Entidades como a Associação Comercial de São Paulo e o prefeito Firmiano Pinto tiveram papel importante durante todo o conflito, tentando manter uma certa ordem entre a população organizando a venda e distribuição de gêneros de primeira necessidade e produtos como gasolina e carvão.

“O curioso é que depois eles foram repreendidos e ameaçados de processo pelo governo federal, que achava que eles tinham colaborado com os rebeldes, enquanto estavam apenas tentando dar um mínimo de organização ao caos que se instalou na cidade”, diz Ilka Cohen.

O legado do levante de 1924 é visto com ressalvas pelos estudiosos. Para Assunção, o movimento serviu apenas para aprofundar o estado policial e a perseguição política por parte do governo federal, que se estendeu pelos anos seguintes.

“A maior consequência foi a repressão que, a meu ver, iniciou um estado policial no país que ganhou mais força no Estado Novo. O Departamento de Ordem Política e Social (Dops), por exemplo, foi criado em 1924”, diz Assunção. Para a historiadora Ilka Cohen, pouco ficou como legado do movimento de 24.
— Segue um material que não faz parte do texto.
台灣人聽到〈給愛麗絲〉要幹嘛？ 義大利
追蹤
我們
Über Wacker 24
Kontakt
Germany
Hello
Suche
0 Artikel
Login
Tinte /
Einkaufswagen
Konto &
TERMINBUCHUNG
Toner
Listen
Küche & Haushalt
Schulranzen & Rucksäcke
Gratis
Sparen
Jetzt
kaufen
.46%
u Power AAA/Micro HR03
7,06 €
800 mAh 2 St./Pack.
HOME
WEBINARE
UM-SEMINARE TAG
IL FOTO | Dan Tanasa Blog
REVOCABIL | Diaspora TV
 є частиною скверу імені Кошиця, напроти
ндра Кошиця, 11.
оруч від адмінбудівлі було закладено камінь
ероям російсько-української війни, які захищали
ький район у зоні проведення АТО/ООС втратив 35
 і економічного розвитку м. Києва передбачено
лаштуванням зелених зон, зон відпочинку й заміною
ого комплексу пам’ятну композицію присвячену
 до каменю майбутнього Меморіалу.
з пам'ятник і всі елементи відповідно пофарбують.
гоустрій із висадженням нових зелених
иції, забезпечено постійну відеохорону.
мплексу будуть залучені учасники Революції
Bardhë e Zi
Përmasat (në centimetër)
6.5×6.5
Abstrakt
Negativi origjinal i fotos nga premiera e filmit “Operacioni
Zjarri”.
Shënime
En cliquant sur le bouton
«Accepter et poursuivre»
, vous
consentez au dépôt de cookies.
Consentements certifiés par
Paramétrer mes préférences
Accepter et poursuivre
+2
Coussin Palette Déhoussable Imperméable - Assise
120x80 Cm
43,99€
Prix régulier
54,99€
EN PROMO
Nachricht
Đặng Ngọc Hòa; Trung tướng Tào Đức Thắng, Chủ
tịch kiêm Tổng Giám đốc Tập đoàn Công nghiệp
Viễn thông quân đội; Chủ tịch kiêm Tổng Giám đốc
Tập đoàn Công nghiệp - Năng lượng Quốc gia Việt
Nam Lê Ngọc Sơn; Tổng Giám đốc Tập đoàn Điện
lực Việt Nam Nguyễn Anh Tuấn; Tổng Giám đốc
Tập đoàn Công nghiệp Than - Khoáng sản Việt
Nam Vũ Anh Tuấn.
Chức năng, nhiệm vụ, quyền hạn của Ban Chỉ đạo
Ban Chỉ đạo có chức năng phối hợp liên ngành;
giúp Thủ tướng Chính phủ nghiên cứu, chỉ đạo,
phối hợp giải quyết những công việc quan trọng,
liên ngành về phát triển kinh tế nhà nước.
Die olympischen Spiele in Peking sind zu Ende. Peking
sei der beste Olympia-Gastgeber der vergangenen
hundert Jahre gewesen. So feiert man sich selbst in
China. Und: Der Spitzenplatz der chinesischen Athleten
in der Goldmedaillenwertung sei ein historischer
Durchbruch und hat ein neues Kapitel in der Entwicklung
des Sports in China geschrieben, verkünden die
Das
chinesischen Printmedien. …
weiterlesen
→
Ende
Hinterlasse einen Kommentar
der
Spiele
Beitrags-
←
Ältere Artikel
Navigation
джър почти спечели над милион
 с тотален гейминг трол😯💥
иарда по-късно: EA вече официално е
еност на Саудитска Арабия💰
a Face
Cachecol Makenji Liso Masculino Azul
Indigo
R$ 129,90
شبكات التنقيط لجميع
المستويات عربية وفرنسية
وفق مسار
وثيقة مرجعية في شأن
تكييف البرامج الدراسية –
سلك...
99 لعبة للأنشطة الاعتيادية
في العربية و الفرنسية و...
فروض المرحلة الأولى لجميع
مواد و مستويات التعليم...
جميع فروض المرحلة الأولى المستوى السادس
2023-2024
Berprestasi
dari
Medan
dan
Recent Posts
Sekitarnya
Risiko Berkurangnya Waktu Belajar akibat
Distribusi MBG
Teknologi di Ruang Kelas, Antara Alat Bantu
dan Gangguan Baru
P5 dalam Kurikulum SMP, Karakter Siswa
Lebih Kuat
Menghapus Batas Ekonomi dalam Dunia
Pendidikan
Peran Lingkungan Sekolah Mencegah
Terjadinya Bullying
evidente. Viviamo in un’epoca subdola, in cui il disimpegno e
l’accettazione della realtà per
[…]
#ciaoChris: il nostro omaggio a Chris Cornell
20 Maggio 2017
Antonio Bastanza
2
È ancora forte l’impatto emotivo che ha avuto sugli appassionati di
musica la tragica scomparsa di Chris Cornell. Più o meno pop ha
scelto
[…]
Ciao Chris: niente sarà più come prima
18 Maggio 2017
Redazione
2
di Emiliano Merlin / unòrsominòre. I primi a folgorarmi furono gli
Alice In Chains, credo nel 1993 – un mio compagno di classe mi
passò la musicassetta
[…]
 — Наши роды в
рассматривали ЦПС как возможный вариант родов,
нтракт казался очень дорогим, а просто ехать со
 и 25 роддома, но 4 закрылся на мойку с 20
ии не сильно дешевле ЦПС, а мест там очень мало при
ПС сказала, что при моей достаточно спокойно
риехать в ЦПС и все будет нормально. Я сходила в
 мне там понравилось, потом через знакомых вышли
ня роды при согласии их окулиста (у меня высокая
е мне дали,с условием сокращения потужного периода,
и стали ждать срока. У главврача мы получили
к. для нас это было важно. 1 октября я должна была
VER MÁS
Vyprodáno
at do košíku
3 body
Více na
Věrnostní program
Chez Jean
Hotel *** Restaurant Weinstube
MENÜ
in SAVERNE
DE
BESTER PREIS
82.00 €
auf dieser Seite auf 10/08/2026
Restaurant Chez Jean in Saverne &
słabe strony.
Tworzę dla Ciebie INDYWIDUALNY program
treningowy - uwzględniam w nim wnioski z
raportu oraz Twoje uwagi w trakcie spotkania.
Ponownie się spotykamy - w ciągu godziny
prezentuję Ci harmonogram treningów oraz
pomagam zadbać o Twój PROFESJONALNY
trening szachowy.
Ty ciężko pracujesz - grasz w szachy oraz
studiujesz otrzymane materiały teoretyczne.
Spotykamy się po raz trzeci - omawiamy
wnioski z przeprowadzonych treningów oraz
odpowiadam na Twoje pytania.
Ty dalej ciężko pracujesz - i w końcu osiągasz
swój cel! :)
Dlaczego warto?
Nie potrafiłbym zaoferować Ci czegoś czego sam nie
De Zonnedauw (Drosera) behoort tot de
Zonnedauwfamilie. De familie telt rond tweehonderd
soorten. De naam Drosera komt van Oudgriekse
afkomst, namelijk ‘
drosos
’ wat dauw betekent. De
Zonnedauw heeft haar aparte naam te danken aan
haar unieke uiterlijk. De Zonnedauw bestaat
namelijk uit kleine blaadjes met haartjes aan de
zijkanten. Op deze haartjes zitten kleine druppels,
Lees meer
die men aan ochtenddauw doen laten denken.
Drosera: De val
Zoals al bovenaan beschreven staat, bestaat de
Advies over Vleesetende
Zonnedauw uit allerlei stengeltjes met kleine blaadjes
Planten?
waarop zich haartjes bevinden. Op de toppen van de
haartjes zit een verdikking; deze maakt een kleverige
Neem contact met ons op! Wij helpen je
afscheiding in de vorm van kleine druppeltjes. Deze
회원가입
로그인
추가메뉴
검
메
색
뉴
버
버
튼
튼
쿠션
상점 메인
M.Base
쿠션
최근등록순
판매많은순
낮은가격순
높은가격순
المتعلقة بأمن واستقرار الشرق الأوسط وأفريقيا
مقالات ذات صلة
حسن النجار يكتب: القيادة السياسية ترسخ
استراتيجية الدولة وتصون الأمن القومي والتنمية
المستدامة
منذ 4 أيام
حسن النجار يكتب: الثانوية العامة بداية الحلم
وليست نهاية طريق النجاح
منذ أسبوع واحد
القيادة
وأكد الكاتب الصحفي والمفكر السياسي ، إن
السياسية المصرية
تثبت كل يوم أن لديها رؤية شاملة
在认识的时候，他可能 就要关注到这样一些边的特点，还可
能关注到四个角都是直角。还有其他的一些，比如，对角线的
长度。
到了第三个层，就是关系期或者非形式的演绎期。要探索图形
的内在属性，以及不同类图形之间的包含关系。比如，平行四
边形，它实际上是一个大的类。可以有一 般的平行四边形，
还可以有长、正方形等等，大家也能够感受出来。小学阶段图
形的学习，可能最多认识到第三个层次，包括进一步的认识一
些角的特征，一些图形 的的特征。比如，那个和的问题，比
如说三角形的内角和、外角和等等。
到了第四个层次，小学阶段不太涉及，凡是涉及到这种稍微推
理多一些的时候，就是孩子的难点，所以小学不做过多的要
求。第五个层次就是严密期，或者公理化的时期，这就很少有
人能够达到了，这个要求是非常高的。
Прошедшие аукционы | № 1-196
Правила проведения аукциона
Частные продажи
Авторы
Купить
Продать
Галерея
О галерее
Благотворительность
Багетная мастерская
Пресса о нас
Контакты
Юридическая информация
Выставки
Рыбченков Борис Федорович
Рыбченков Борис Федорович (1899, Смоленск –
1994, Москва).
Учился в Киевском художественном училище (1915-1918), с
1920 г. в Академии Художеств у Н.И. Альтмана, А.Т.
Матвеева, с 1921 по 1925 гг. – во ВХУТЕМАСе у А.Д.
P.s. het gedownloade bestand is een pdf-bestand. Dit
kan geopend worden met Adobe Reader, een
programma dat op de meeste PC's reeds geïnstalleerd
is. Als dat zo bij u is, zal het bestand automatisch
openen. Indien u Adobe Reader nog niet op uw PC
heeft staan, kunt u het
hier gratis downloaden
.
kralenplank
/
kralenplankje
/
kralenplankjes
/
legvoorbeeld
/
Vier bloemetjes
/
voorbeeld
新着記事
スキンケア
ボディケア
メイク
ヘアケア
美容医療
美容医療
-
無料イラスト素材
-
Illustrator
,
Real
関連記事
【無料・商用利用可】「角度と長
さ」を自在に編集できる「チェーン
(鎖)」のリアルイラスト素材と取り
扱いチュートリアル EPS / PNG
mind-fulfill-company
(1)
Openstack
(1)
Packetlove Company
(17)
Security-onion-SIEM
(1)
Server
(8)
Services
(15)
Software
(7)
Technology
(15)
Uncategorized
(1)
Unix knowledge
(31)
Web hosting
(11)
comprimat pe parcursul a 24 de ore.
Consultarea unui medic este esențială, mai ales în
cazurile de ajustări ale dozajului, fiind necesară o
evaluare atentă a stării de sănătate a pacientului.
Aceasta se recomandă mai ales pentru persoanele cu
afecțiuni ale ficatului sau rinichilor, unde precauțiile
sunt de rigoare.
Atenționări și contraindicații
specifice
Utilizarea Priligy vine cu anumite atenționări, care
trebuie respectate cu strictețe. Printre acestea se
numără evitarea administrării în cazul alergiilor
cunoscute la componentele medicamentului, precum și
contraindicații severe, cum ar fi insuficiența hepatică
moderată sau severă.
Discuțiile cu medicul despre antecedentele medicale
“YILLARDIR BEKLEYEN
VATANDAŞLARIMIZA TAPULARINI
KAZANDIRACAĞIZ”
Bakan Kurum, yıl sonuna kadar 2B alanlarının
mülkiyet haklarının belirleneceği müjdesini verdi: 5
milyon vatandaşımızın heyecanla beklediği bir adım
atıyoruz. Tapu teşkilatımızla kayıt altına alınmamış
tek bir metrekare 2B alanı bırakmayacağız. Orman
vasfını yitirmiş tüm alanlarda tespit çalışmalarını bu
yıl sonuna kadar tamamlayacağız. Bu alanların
“Foi um evento marcante na época, mas que acabou se restringindo aos acontecimentos do conflito.”

De concreto, restam alguns resquícios da Revolução de 1924 na cidade de São Paulo. O principal deles é a marca de tiro de canhão na chaminé da antiga usina de energia elétrica no bairro da Luz, que resiste como uma lembrança solitária da guerra urbana que colocou a maior cidade do Brasil de joelhos, há 95 anos.